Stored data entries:
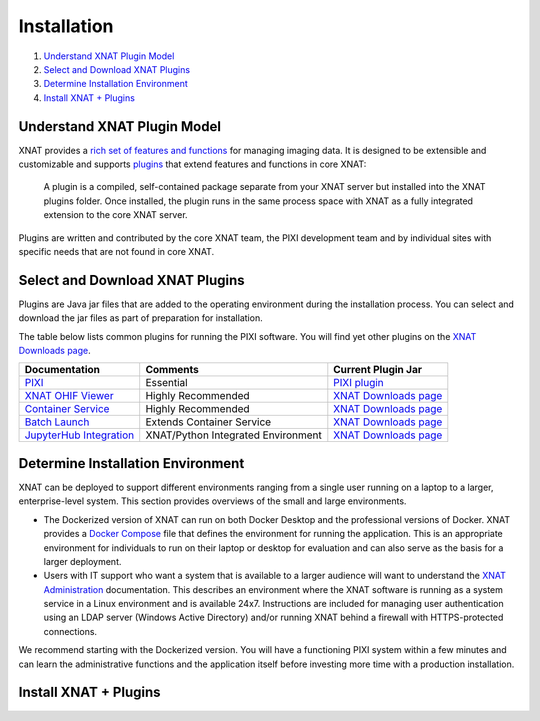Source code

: Installation
============

1. `Understand XNAT Plugin Model`_
2. `Select and Download XNAT Plugins`_
3. `Determine Installation Environment`_
4. `Install XNAT + Plugins`_



----------------------------
Understand XNAT Plugin Model
----------------------------
XNAT provides a `rich set of features and functions <https://www.xnat.org/about>`_ for managing imaging data.
It is designed to be extensible and customizable and supports `plugins`_ that extend features and functions in core
XNAT:

  A plugin is a compiled, self-contained package separate from your XNAT server but installed
  into the XNAT plugins folder. Once installed, the plugin runs in the same process space with
  XNAT as a fully integrated extension to the core XNAT server.

Plugins are written and contributed by the core XNAT team, the PIXI development team and
by individual sites with specific needs that are not found in core XNAT.

------------------------
Select and Download XNAT Plugins
------------------------

Plugins are Java jar files that are added to the operating environment during the installation process.
You can select and download the jar files as part of preparation for installation.

The table below lists common plugins for running the PIXI software.
You will find yet other plugins on the `XNAT Downloads page`_.

+-----------------------------+------------------------------------+----------------------------------------+
| Documentation               | Comments                           | Current Plugin Jar                     |
+=============================+====================================+========================================+
| `PIXI`_                     | Essential                          | `PIXI plugin`_                         |
+-----------------------------+------------------------------------+----------------------------------------+
| `XNAT OHIF Viewer`_         | Highly Recommended                 | `XNAT Downloads page`_                 |
+-----------------------------+------------------------------------+----------------------------------------+
| `Container Service`_        | Highly Recommended                 | `XNAT Downloads page`_                 |
+-----------------------------+------------------------------------+----------------------------------------+
| `Batch Launch`_             | Extends Container Service          | `XNAT Downloads page`_                 |
+-----------------------------+------------------------------------+----------------------------------------+
| `JupyterHub Integration`_   | XNAT/Python Integrated Environment | `XNAT Downloads page`_                 |
+-----------------------------+------------------------------------+----------------------------------------+


---------------
Determine Installation Environment
---------------
XNAT can be deployed to support different environments ranging from a single user running on a laptop to a larger, enterprise-level system.
This section provides overviews of the small and large environments.

- The Dockerized version of XNAT can run on both Docker Desktop and the professional versions of Docker.
  XNAT provides a `Docker Compose <https://docs.docker.com/compose>`_ file that defines the environment for running the application.
  This is an appropriate environment for individuals to run on their laptop or desktop for evaluation and can also
  serve as the basis for a larger deployment.

- Users with IT support who want a system that is available to a larger audience will want to understand
  the `XNAT Administration <https://wiki.xnat.org/documentation/xnat-administration>`_ documentation.
  This describes an environment where the XNAT software is running as a system service in a Linux environment and is available 24x7.
  Instructions are included for managing user authentication using an LDAP server (Windows Active Directory)
  and/or running XNAT behind a firewall with HTTPS-protected connections.

We recommend starting with the Dockerized version.
You will have a functioning PIXI system within a few minutes and can learn the administrative functions
and the application itself before investing more time with a production installation.

------------------------
Install XNAT + Plugins
------------------------

.. _About XNAT: https://www.xnat.org/about
.. _plugins: https://wiki.xnat.org/documentation/developing-xnat-plugins
.. _XNAT Downloads page: https://www.xnat.org/download/
.. _PIXI: https://github.com/preclinical-imaging/pixi-plugin/releases
.. _PIXI plugin: https://github.com/preclinical-imaging/pixi-plugin/releases
.. _XNAT OHIF Viewer: https://wiki.xnat.org/xnat-ohif-viewer
.. _Container Service: https://wiki.xnat.org/container-service/
.. _Batch Launch: https://wiki.xnat.org/xnat-tools/batch-launch-plugin
.. _JupyterHub Integration: https://wiki.xnat.org/jupyter-integration

.. _XNAT Docker Compose: https://github.com/NrgXnat/xnat-docker-compose
.. _XNAT In Vagrant Virtual Environment: https://wiki.xnat.org/documentation/running-xnat-in-a-vagrant-virtual-machine
.. _XNAT Installation: https://wiki.xnat.org/documentation/xnat-installation-guide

WORK TO BE COMPLETED
Produce the data again character for character, with the images left out.

ANSWER TO THE PROBLEM
Source code

: Installation
============

1. `Understand XNAT Plugin Model`_
2. `Select and Download XNAT Plugins`_
3. `Determine Installation Environment`_
4. `Install XNAT + Plugins`_



----------------------------
Understand XNAT Plugin Model
----------------------------
XNAT provides a `rich set of features and functions <https://www.xnat.org/about>`_ for managing imaging data.
It is designed to be extensible and customizable and supports `plugins`_ that extend features and functions in core
XNAT:

  A plugin is a compiled, self-contained package separate from your XNAT server but installed
  into the XNAT plugins folder. Once installed, the plugin runs in the same process space with
  XNAT as a fully integrated extension to the core XNAT server.

Plugins are written and contributed by the core XNAT team, the PIXI development team and
by individual sites with specific needs that are not found in core XNAT.

------------------------
Select and Download XNAT Plugins
------------------------

Plugins are Java jar files that are added to the operating environment during the installation process.
You can select and download the jar files as part of preparation for installation.

The table below lists common plugins for running the PIXI software.
You will find yet other plugins on the `XNAT Downloads page`_.

+-----------------------------+------------------------------------+----------------------------------------+
| Documentation               | Comments                           | Current Plugin Jar                     |
+=============================+====================================+========================================+
| `PIXI`_                     | Essential                          | `PIXI plugin`_                         |
+-----------------------------+------------------------------------+----------------------------------------+
| `XNAT OHIF Viewer`_         | Highly Recommended                 | `XNAT Downloads page`_                 |
+-----------------------------+------------------------------------+----------------------------------------+
| `Container Service`_        | Highly Recommended                 | `XNAT Downloads page`_                 |
+-----------------------------+------------------------------------+----------------------------------------+
| `Batch Launch`_             | Extends Container Service          | `XNAT Downloads page`_                 |
+-----------------------------+------------------------------------+----------------------------------------+
| `JupyterHub Integration`_   | XNAT/Python Integrated Environment | `XNAT Downloads page`_                 |
+-----------------------------+------------------------------------+----------------------------------------+


---------------
Determine Installation Environment
---------------
XNAT can be deployed to support different environments ranging from a single user running on a laptop to a larger, enterprise-level system.
This section provides overviews of the small and large environments.

- The Dockerized version of XNAT can run on both Docker Desktop and the professional versions of Docker.
  XNAT provides a `Docker Compose <https://docs.docker.com/compose>`_ file that defines the environment for running the application.
  This is an appropriate environment for individuals to run on their laptop or desktop for evaluation and can also
  serve as the basis for a larger deployment.

- Users with IT support who want a system that is available to a larger audience will want to understand
  the `XNAT Administration <https://wiki.xnat.org/documentation/xnat-administration>`_ documentation.
  This describes an environment where the XNAT software is running as a system service in a Linux environment and is available 24x7.
  Instructions are included for managing user authentication using an LDAP server (Windows Active Directory)
  and/or running XNAT behind a firewall with HTTPS-protected connections.

We recommend starting with the Dockerized version.
You will have a functioning PIXI system within a few minutes and can learn the administrative functions
and the application itself before investing more time with a production installation.

------------------------
Install XNAT + Plugins
------------------------

.. _About XNAT: https://www.xnat.org/about
.. _plugins: https://wiki.xnat.org/documentation/developing-xnat-plugins
.. _XNAT Downloads page: https://www.xnat.org/download/
.. _PIXI: https://github.com/preclinical-imaging/pixi-plugin/releases
.. _PIXI plugin: https://github.com/preclinical-imaging/pixi-plugin/releases
.. _XNAT OHIF Viewer: https://wiki.xnat.org/xnat-ohif-viewer
.. _Container Service: https://wiki.xnat.org/container-service/
.. _Batch Launch: https://wiki.xnat.org/xnat-tools/batch-launch-plugin
.. _JupyterHub Integration: https://wiki.xnat.org/jupyter-integration

.. _XNAT Docker Compose: https://github.com/NrgXnat/xnat-docker-compose
.. _XNAT In Vagrant Virtual Environment: https://wiki.xnat.org/documentation/running-xnat-in-a-vagrant-virtual-machine
.. _XNAT Installation: https://wiki.xnat.org/documentation/xnat-installation-guide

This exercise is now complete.